Beignets and House of Blues, Mardi Gras and mausoleums, or tarot and Tchoupitoulas? A comprehensive cultural tour of New Orleans must be measured in months, never days. My hometown is the birthplace of jazz and Cajun cuisine – much of modern American music and Southern cooking are derivatives thereof. I grew up in an environment where musical talent was expected and following in your parents’ footsteps was not. We are innovative by nature. We bore easily. We never do the same thing twice.

This, a sharp contrast to the two years I spent in Charlotte post graduate school. Every shopping district was anchored by a big box store, flanked on either side by nation chain restaurants. Questioning Carolinians about their favorite local eatery often drew blank stares. Charlotte’s most distinctive style of architecture, Colonial, is not its own. Even the famed Wright Brothers they so proudly display on their license plates are Ohioans by birthright. Carolinians are conformists.

These two distinct cultural veins that permeate these cities naturally spill over to the football teams. The Saints, while far from perfect, are improvisationalists. Our successes and mistakes come from venturing into the unknown, trying something that’s never been done. The Panthers, however, mirror their constituency in their quest to perfect that which already exists. Though “Riverboat Ron” may fancy himself a risk taker, these “risks” come in the form of the tried and true, the safety of a fake punt from the 40 while ahead by four points. Sean Payton, on the other hand, with the waters of the Mighty Mississippi running through his veins, is truly willing to do the unthinkable when it is all on the line.

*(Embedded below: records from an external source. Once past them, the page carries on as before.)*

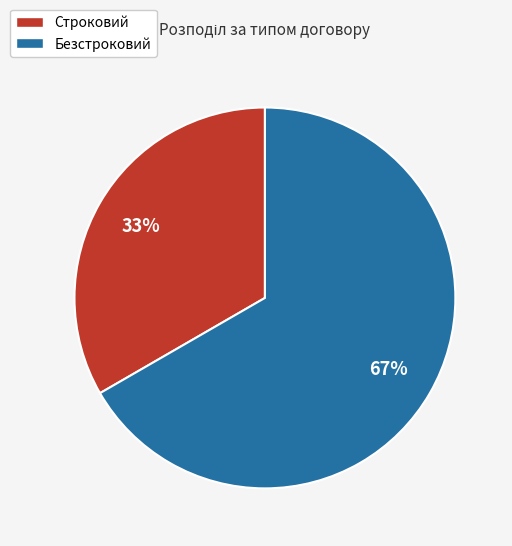

To the nearest percent, what percentage of the pie is Безстроковий?

67%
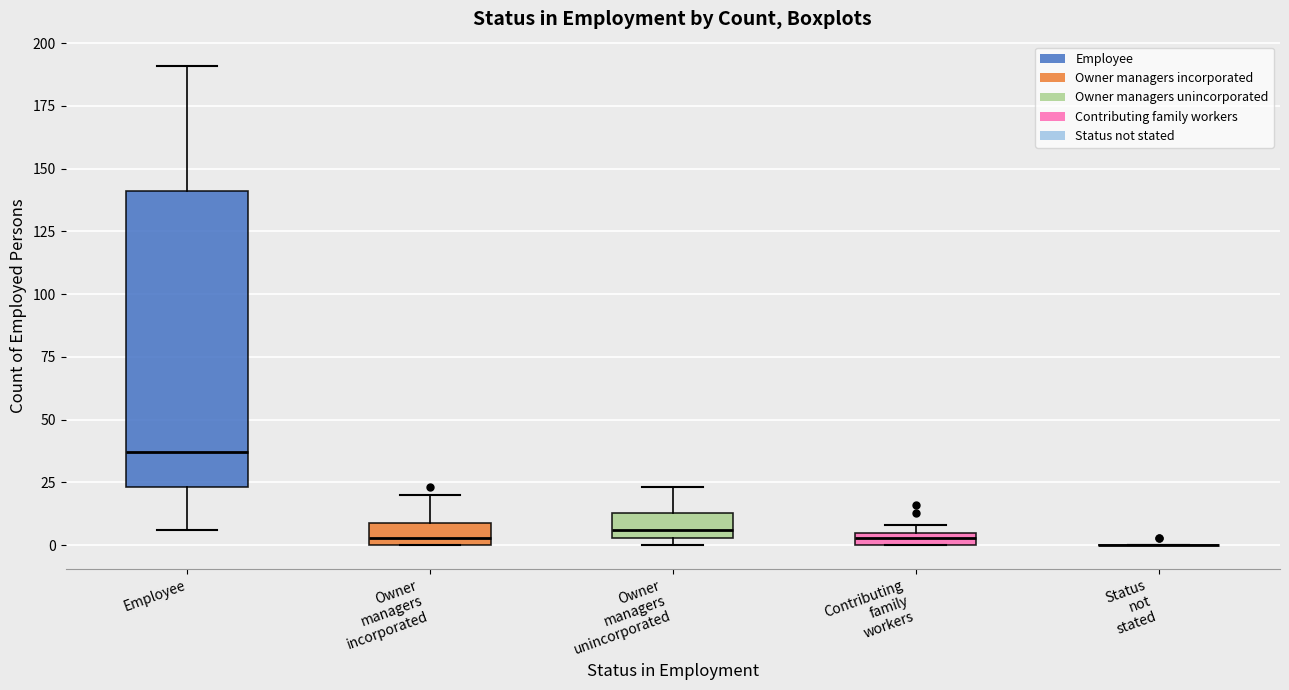

Which box is the tallest, from its lower edge to its upper edge?

Employee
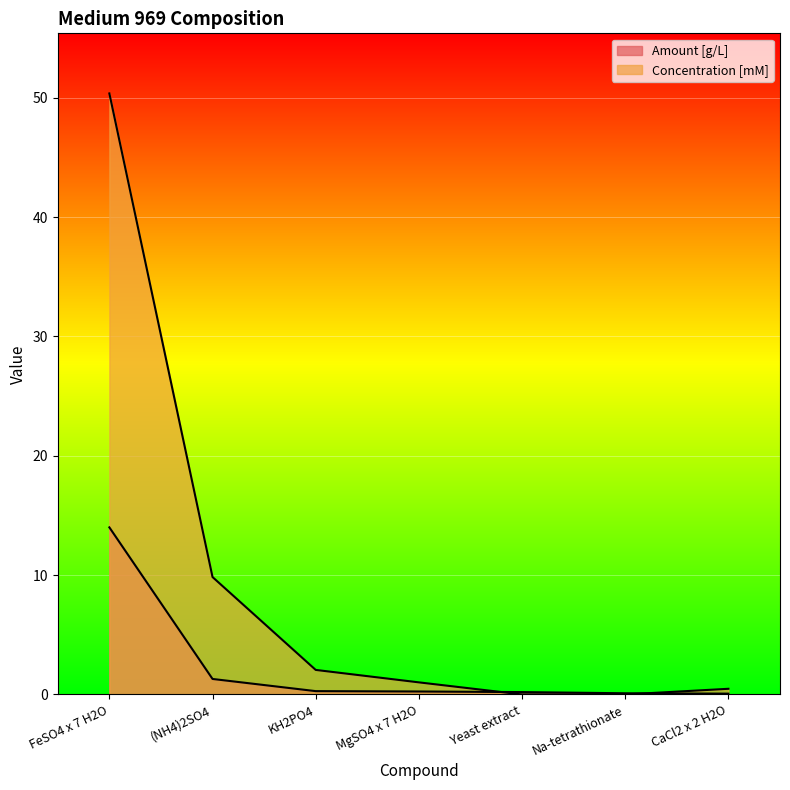

Reading left to right, what are all the values shown in this chart?

Amount [g/L]: 14.0	1.3	0.3	0.2	0.2	0.1	0.1
Concentration [mM]: 50.4	9.8	2.1	1.0	0.0	0.0	0.5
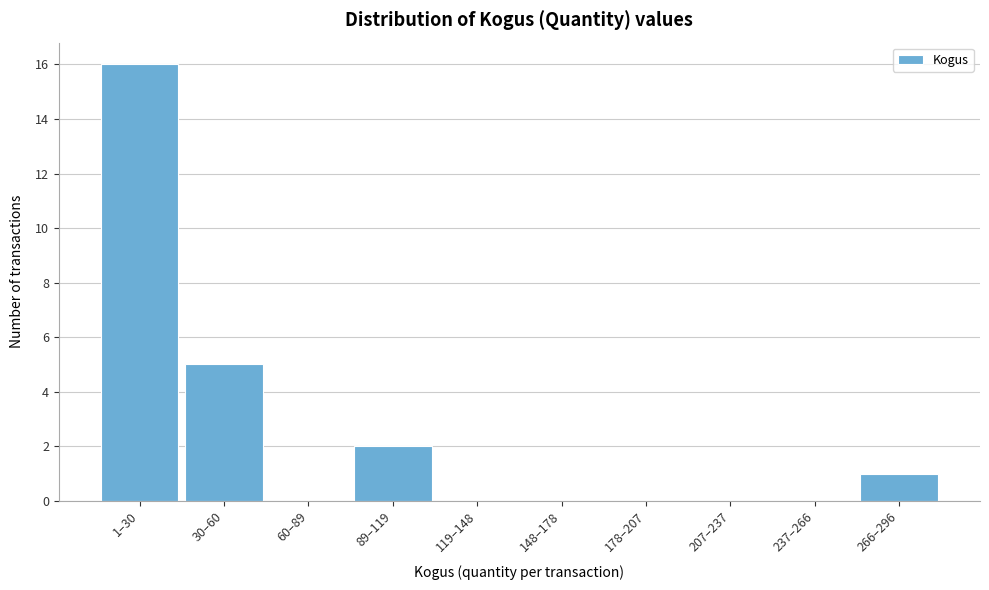

Reading right to left, list all the values displayed in this chart.

266–296=1	237–266=0	207–237=0	178–207=0	148–178=0	119–148=0	89–119=2	60–89=0	30–60=5	1–30=16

This Sunday, watch for two specific moments. Watch for the Panthers to be conservative at a time in which a bold move could have swung the pendulum in their favor. And watch for the Saints to dig deep into the playbook when everyone is expecting the mundane (perhaps on a second and five or a third and two). At these moments, the men on the field must ask themselves, who are we? Architects or contractors? Artists or art historians? Writers or editors? For us, the answer is easy: we are jazz, we are the Who Dat Nation, we are the cradle of American creativity. The Panthers, I surmise, will once again find themselves a team struggling to find its identity as it attempts to represent a region that has none.